Filter the listing below down to the lines with the word "Jayne" and copy those.

*Extracted records*:
==*==

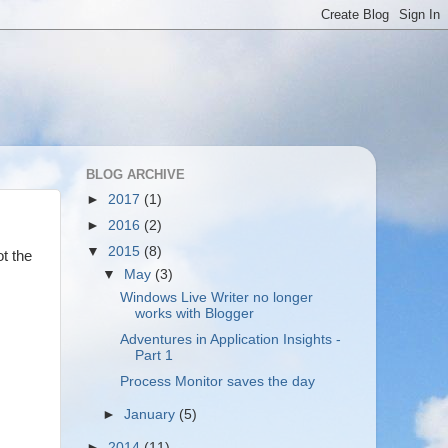
BLOG ARCHIVE
►
2017
(1)
►
2016
(2)
▼
2015
(8)
ot the
▼
May
(3)
Windows Live Writer no longer
works with Blogger
Adventures in Application Insights -
Part 1
Process Monitor saves the day
►
January
(5)
►
2014
(11)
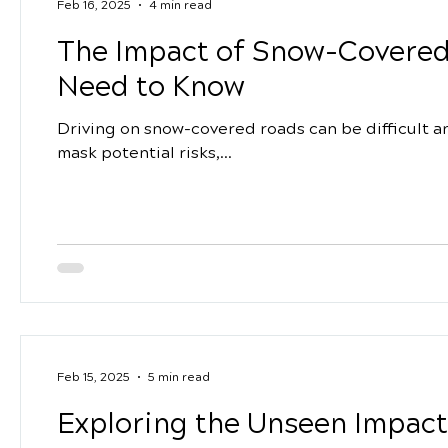
Feb 16, 2025
4 min read
The Impact of Snow-Covered
Need to Know
Driving on snow-covered roads can be difficult 
mask potential risks,...
Feb 15, 2025
5 min read
Exploring the Unseen Impact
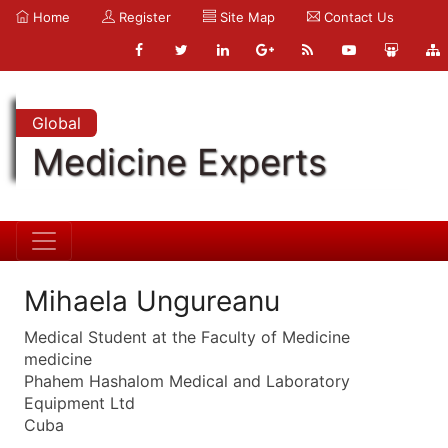
Home
Register
Site Map
Contact Us
Global
Medicine Experts
Mihaela Ungureanu
Medical Student at the Faculty of Medicine
medicine
Phahem Hashalom Medical and Laboratory
Equipment Ltd
Cuba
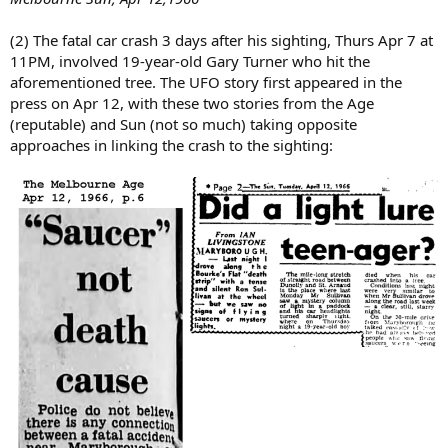
(2) The fatal car crash 3 days after his sighting, Thurs Apr 7 at
11PM, involved 19-year-old Gary Turner who hit the
aforementioned tree. The UFO story first appeared in the
press on Apr 12, with these two stories from the Age
(reputable) and Sun (not so much) taking opposite
approaches in linking the crash to the sighting:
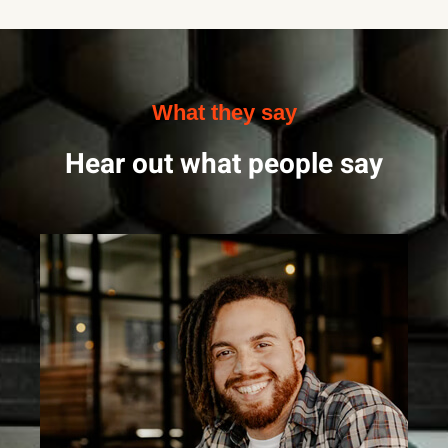
What they say
Hear out what people say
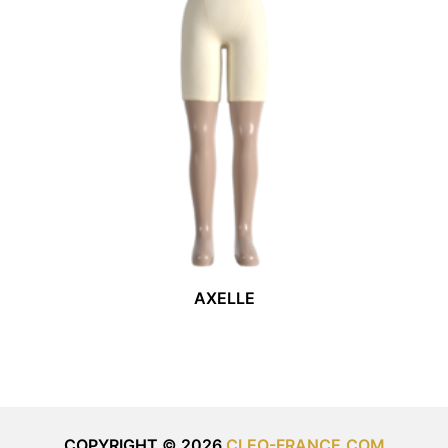
AXELLE
COPYRIGHT © 2026
CLEO-FRANCE.COM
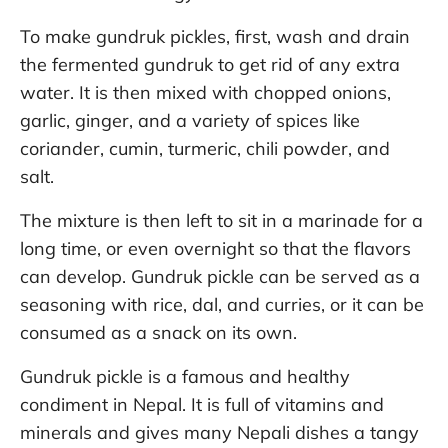
To make gundruk pickles, first, wash and drain
the fermented gundruk to get rid of any extra
water. It is then mixed with chopped onions,
garlic, ginger, and a variety of spices like
coriander, cumin, turmeric, chili powder, and
salt.
The mixture is then left to sit in a marinade for a
long time, or even overnight so that the flavors
can develop. Gundruk pickle can be served as a
seasoning with rice, dal, and curries, or it can be
consumed as a snack on its own.
Gundruk pickle is a famous and healthy
condiment in Nepal. It is full of vitamins and
minerals and gives many Nepali dishes a tangy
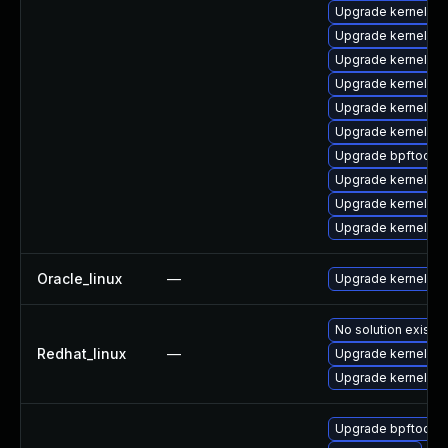
Upgrade kernel
Upgrade kernel-too
Upgrade kernel-rt
Upgrade kernel-rt
Upgrade kernel-mo
Upgrade kernel-rt
Upgrade bpftool
Upgrade kernel-de
Upgrade kernel-d
Upgrade kernel-d
Oracle_linux
—
Upgrade kernel
No solution exists
Redhat_linux
—
Upgrade kernel
Upgrade kernel-rt
Upgrade bpftool-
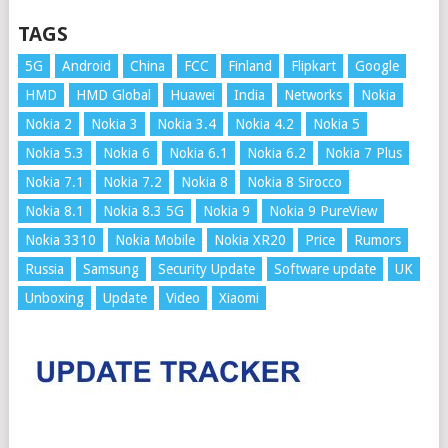
TAGS
5G
Android
China
FCC
Finland
Flipkart
Google
HMD
HMD Global
Huawei
India
Networks
Nokia
Nokia 2
Nokia 3
Nokia 3.4
Nokia 4.2
Nokia 5
Nokia 5.3
Nokia 6
Nokia 6.1
Nokia 6.2
Nokia 7 Plus
Nokia 7.1
Nokia 7.2
Nokia 8
Nokia 8 Sirocco
Nokia 8.1
Nokia 8.3 5G
Nokia 9
Nokia 9 PureView
Nokia 3310
Nokia Mobile
Nokia XR20
Price
Rumors
Russia
Samsung
Security Update
Software update
UK
Unboxing
Update
Video
Xiaomi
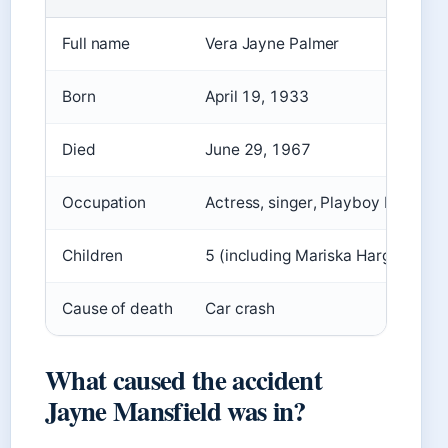
Full name
Vera Jayne Palmer
Born
April 19, 1933
Died
June 29, 1967
Occupation
Actress, singer, Playboy Playmat
Children
5 (including Mariska Hargitay)
Cause of death
Car crash
What caused the accident
Jayne Mansfield was in?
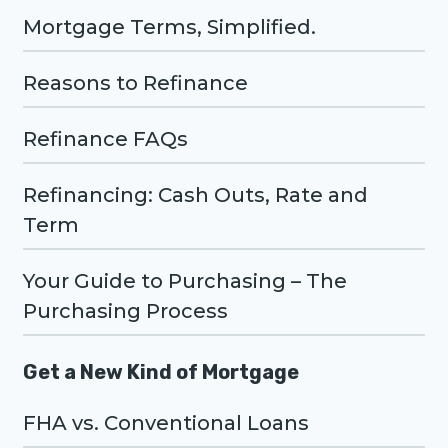
Mortgage Terms, Simplified.
Reasons to Refinance
Refinance FAQs
Refinancing: Cash Outs, Rate and
Term
Your Guide to Purchasing – The
Purchasing Process
Get a New Kind of Mortgage
FHA vs. Conventional Loans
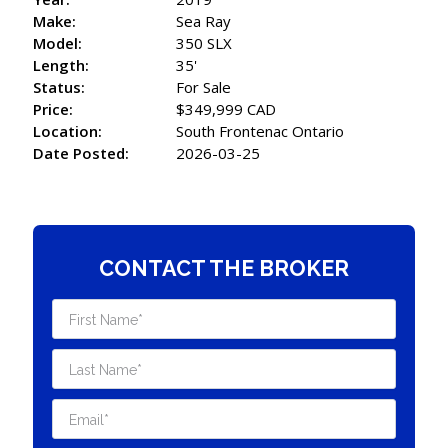
Make:
Sea Ray
Model:
350 SLX
Length:
35'
Status:
For Sale
Price:
$349,999 CAD
Location:
South Frontenac Ontario
Date Posted:
2026-03-25
CONTACT THE BROKER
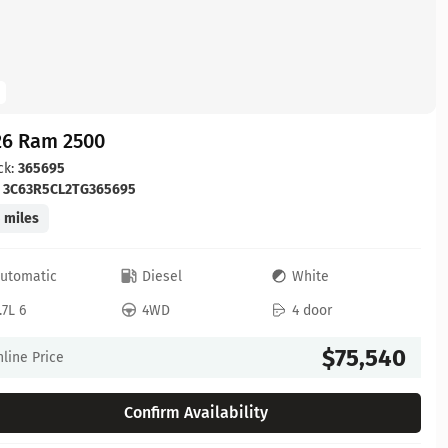
26 Ram 2500
ck:
365695
:
3C63R5CL2TG365695
 miles
utomatic
Diesel
White
.7L 6
4WD
4 door
$75,540
line Price
Confirm Availability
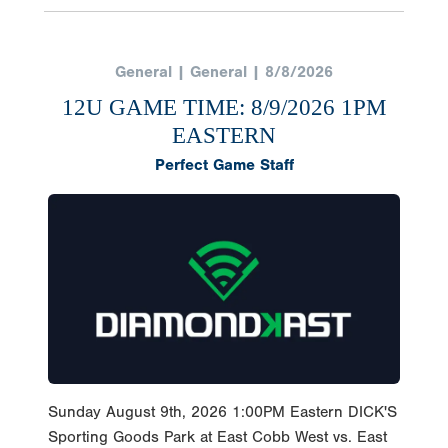
General | General | 8/8/2026
12U GAME TIME: 8/9/2026 1PM
EASTERN
Perfect Game Staff
Sunday August 9th, 2026 1:00PM Eastern DICK'S
Sporting Goods Park at East Cobb West vs. East
Follow and watch the game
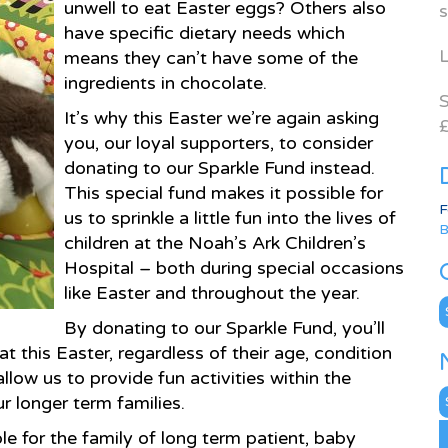
unwell to eat Easter eggs? Others also
s
have specific dietary needs which
L
means they can’t have some of the
ingredients in chocolate.
S
It’s why this Easter we’re again asking
£
you, our loyal supporters, to consider
donating to our Sparkle Fund instead.
This special fund makes it possible for
F
us to sprinkle a little fun into the lives of
B
children at the Noah’s Ark Children’s
Hospital – both during special occasions
like Easter and throughout the year.
C
By donating to our Sparkle Fund, you’ll
t this Easter, regardless of their age, condition
llow us to provide fun activities within the
N
r longer term families.
A
le for the family of long term patient, baby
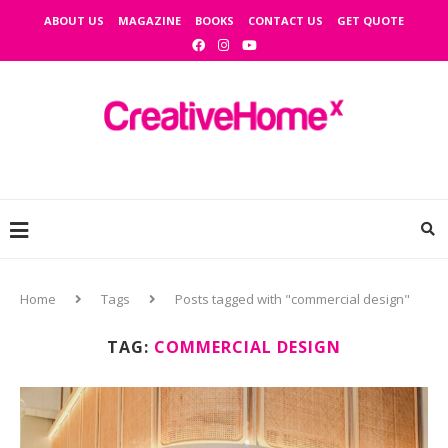
ABOUT US
MAGAZINE
BOOKS
CONTACT US
GET QUOTE
Home
Tags
Posts tagged with "commercial design"
TAG:
COMMERCIAL DESIGN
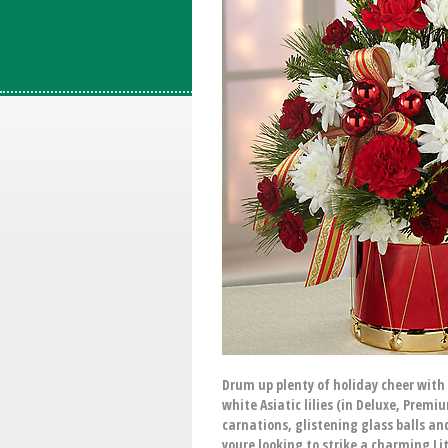
Drum up plenty of holiday cheer with 
white Asiatic lilies (in Deluxe, Pre
carnations, glistening glass balls an
youre looking to strike a charming L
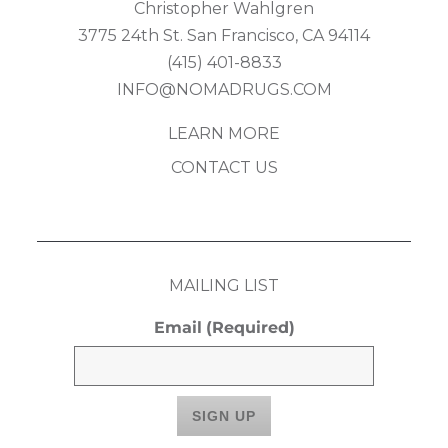
Christopher Wahlgren
3775 24th St. San Francisco, CA 94114
(415) 401-8833
INFO@NOMADRUGS.COM
LEARN MORE
CONTACT US
MAILING LIST
Email
(Required)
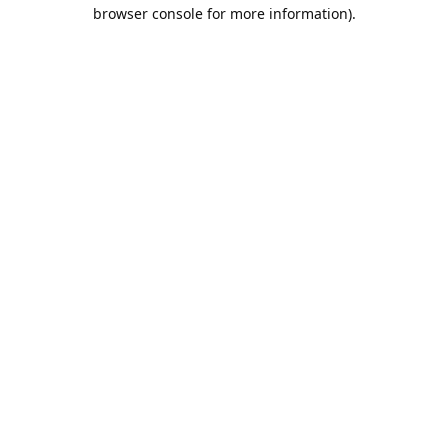
browser console for more information).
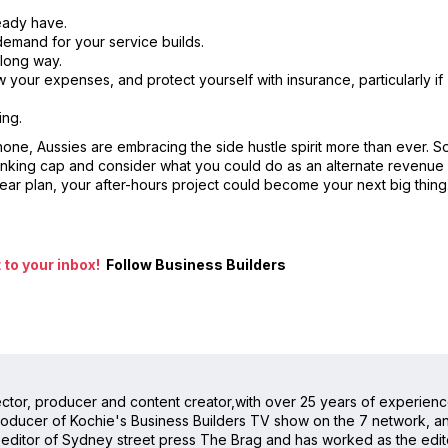
ready have.
demand for your service builds.
 long way.
w your expenses, and protect yourself with insurance, particularly if
ing.
e, Aussies are embracing the side hustle spirit more than ever. So
 thinking cap and consider what you could do as an alternate revenue
 clear plan, your after-hours project could become your next big thing
to your inbox!
Follow Business Builders
irector, producer and content creator,with over 25 years of experienc
oducer of Kochie's Business Builders TV show on the 7 network, and 
editor of Sydney street press The Brag and has worked as the editor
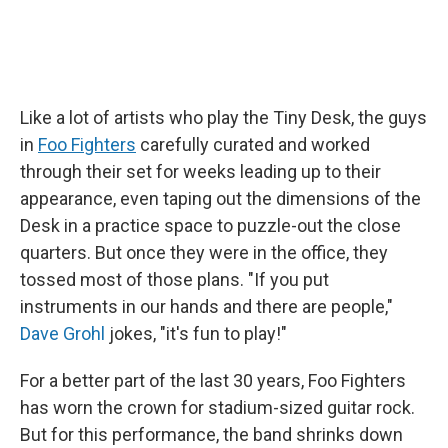
Like a lot of artists who play the Tiny Desk, the guys
in
Foo Fighters
carefully curated and worked
through their set for weeks leading up to their
appearance, even taping out the dimensions of the
Desk in a practice space to puzzle-out the close
quarters. But once they were in the office, they
tossed most of those plans. "If you put
instruments in our hands and there are people,"
Dave Grohl
jokes, "it's fun to play!"
For a better part of the last 30 years, Foo Fighters
has worn the crown for stadium-sized guitar rock.
But for this performance, the band shrinks down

==*==

*Task result*:
Vera Jayne Palmer
Jayne Mansfield was in?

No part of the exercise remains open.